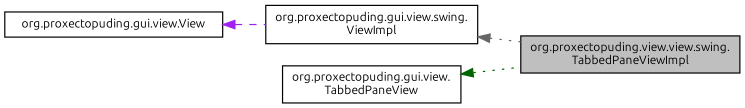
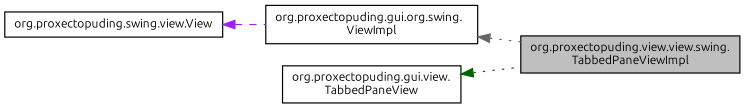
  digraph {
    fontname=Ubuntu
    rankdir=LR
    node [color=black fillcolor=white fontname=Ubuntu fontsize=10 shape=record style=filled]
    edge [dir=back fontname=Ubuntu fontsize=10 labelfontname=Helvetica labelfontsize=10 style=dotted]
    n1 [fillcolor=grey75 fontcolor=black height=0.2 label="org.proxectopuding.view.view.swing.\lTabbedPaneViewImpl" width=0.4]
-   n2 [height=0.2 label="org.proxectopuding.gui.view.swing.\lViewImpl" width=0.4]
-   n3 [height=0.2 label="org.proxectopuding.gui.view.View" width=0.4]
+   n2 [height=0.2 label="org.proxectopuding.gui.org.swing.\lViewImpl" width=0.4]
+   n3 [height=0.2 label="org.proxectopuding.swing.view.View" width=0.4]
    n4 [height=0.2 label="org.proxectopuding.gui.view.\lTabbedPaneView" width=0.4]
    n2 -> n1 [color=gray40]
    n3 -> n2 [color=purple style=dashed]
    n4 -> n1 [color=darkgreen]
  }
---
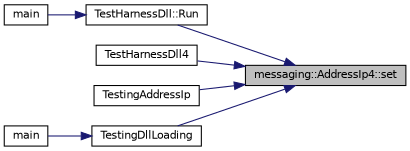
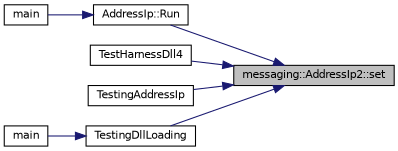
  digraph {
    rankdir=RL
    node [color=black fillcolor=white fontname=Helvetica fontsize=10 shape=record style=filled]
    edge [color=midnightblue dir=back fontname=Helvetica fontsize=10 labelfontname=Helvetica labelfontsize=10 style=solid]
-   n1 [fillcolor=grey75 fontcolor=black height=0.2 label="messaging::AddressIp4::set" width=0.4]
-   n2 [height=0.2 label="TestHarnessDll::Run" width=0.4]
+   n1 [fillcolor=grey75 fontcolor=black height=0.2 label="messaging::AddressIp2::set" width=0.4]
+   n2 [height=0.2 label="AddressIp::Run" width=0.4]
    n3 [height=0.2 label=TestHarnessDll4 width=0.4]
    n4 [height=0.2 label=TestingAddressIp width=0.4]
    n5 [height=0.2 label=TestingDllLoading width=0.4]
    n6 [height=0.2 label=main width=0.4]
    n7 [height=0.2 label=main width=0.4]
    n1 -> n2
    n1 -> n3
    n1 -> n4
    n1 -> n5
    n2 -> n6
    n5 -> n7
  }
--
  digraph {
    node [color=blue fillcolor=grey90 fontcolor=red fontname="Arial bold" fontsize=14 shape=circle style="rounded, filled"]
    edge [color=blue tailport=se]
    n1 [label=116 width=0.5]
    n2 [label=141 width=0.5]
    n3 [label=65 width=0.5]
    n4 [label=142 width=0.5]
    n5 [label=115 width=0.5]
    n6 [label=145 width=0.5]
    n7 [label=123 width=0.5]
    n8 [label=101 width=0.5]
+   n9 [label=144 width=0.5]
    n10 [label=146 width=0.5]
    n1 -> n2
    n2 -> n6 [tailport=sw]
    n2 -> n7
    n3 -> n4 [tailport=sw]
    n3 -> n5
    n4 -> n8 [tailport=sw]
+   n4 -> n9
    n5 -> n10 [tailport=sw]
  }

§ EXERCISE: Gather every line above that contains the word "record" and copy each one in full.

§ WRITTEN REPLY:
    node [color=black fillcolor=white fontname=Ubuntu fontsize=10 shape=record style=filled]
    node [color=black fillcolor=white fontname=Helvetica fontsize=10 shape=record style=filled]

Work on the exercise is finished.